Implementation Notes:
- Graph store factory supports memory implementation, Neo4j pending
- Context manager factory supports simple implementation, progressive pending
- Tracer factory supports noop, console, and langfuse implementations
- Tool registry factory supports standard and cached implementations
- Agent factory provides both simple and component-based agent creation
- GraphRAG and hierarchical summaries for large corpora.
- Auto‑tuning of disclosure policies and retry budgets.
- Scorecards and dashboards in Langfuse for error taxonomy and tool helpfulness.
The application can be run in Docker containers.
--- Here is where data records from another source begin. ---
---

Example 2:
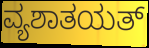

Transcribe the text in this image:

ವ್ಯಶಾತಯತ್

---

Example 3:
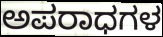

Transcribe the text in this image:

ಅಪರಾಧಗಳ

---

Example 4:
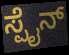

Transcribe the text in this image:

ಸ್ಪೈನ್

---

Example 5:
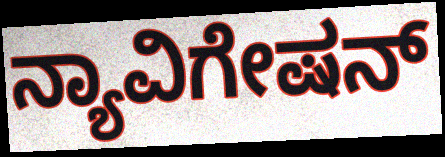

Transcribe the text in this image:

ನ್ಯಾವಿಗೇಷನ್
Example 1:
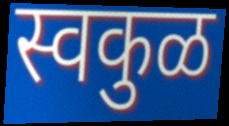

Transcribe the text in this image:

स्वकुळ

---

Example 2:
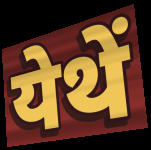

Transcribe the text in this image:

येथें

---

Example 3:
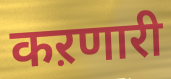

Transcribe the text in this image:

कऱणारी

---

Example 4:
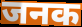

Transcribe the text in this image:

जनक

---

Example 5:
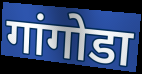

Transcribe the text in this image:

गांगोडा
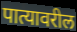
पात्यावरील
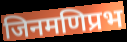
जिनमणिप्रभ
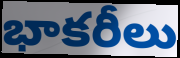
భాకరీలు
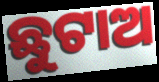
ଛୁଟାଅ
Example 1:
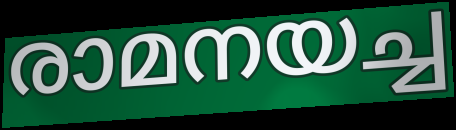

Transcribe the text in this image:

രാമനയച്ച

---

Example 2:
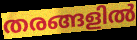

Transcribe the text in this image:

തരങ്ങളിൽ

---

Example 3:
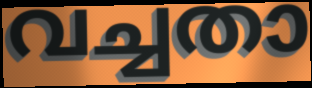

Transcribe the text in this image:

വച്ചതാ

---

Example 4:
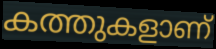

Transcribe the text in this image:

കത്തുകളാണ്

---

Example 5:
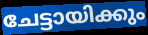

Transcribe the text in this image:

ചേട്ടായിക്കും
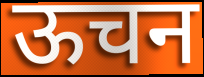
ऊचन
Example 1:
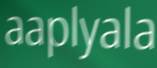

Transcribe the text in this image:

aaplyala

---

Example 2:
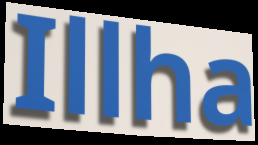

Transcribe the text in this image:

Illha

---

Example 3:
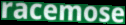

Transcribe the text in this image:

racemose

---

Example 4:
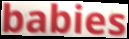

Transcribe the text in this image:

babies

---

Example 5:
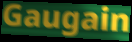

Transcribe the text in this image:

Gaugain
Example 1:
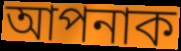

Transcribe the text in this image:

আপনাক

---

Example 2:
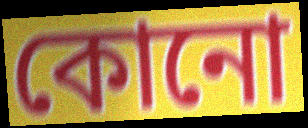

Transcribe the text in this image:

কোনো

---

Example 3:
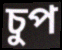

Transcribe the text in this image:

চুপ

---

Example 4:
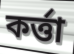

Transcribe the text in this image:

কৰ্ত্তা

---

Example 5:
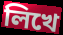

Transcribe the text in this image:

লিখে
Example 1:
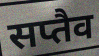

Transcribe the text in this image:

सप्तैव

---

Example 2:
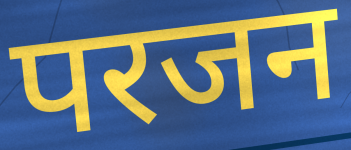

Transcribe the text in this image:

परजन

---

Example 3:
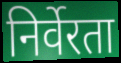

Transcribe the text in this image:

निर्वेरता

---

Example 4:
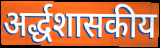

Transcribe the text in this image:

अर्द्धशासकीय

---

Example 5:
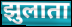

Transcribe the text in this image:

झुलाता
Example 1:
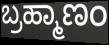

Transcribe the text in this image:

ಬ್ರಹ್ಮಾಣಂ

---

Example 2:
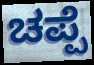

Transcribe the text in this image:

ಚಪ್ಪೆ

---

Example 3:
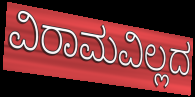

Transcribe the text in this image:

ವಿರಾಮವಿಲ್ಲದ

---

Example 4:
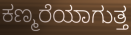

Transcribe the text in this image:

ಕಣ್ಮರೆಯಾಗುತ್ತ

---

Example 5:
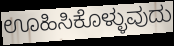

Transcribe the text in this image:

ಊಹಿಸಿಕೊಳ್ಳುವುದು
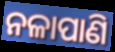
ନଳାପାଣି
There are separate Docker images for the backend API and frontend application.
The backend Docker image exposes port 8025 for the web API.
cd backend
docker build -t puntini-backend:latest .
docker run -p 8025:8025 puntini-backend:latest
The API will be available at http://localhost:8025
The frontend Docker image exposes port 8026 for the web application and connects to the backend API at http://localhost:8025.
cd frontend
docker build -t puntini-frontend:latest .
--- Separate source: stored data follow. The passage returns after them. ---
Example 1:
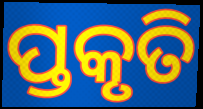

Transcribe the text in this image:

ପ୍ତକୃତି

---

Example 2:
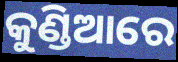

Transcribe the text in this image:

କୁଣ୍ଡିଆରେ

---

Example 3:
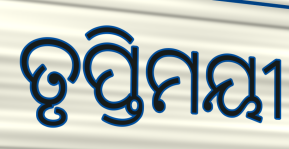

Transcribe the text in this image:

ତୃପ୍ତିମୟୀ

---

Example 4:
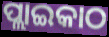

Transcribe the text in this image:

ପ୍ଲାଇକାଠ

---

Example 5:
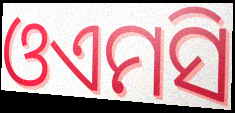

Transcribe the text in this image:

ଓଏମସି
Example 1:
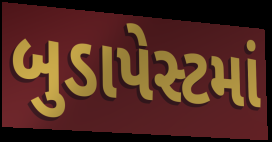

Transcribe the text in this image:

બુડાપેસ્ટમાં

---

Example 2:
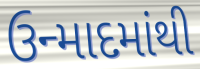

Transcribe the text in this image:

ઉન્માદમાંથી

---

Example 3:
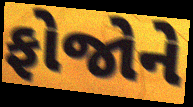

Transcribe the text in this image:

ફોજોને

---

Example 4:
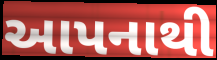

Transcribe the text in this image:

આપનાથી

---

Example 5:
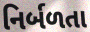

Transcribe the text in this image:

નિર્બળતા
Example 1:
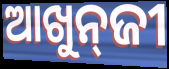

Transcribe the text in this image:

ଆଖୁନ୍‍ଜୀ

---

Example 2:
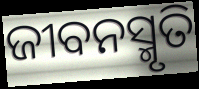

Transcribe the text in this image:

ଜୀବନସ୍ମୃତି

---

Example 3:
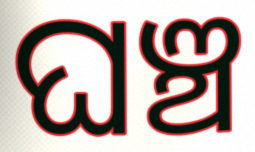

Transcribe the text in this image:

ଘଞ୍ଚ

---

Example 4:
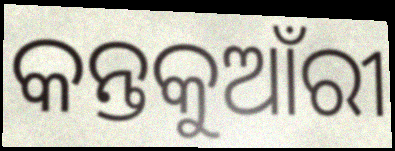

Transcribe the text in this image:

କନ୍ତକୁଆଁରୀ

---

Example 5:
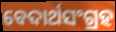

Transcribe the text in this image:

ବେଦାର୍ଥସଂଗ୍ରହ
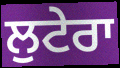
ਲੁਟੇਰਾ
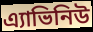
এ্যাভিনিউ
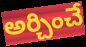
అర్చించే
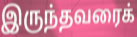
இருந்தவரைக்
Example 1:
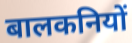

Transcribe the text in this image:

बालकनियों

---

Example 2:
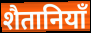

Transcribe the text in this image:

शैतानियाँ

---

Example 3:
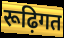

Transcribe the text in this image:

रूढ़िगत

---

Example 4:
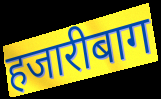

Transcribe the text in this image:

हजारीबाग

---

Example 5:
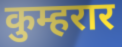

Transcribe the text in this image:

कुम्हरार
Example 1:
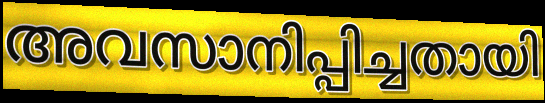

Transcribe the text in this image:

അവസാനിപ്പിച്ചതായി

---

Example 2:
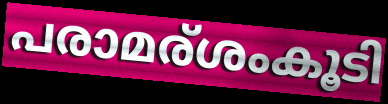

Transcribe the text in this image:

പരാമര്ശംകൂടി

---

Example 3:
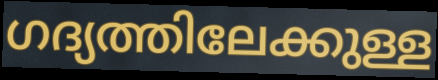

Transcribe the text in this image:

docker run -p 8026:8026 puntini-frontend:latest
The frontend will be available at http://localhost:8026
To run both the backend and frontend containers together:
# Start the backend
docker run -d --name puntini-backend -p 8025:8025 puntini-backend:latest
# Start the frontend
docker run -d --name puntini-frontend -p 8026:8026 puntini-frontend:latest
# Access the frontend at http://localhost:8026
# The frontend will connect to the backend at http://localhost:8025
The project includes GitHub Actions workflows for automated testing and building of Docker images:
Located at
.github/workflows/backend-docker.yml
, this workflow:
- Builds the backend Docker image on pushes to main branch
- Runs tests to verify the container works correctly
- Only triggers on changes to backend files
Located at
.github/workflows/frontend-docker.yml
, this workflow:
- Builds the frontend Docker image on pushes to main branch
- Runs tests to verify the container works correctly
- Only triggers on changes to frontend files
There is also a
.github/workflows/docker-publish.yml
workflow that publishes the backend Docker image to Docker Hub.
All workflows use Docker Buildx for efficient building and caching.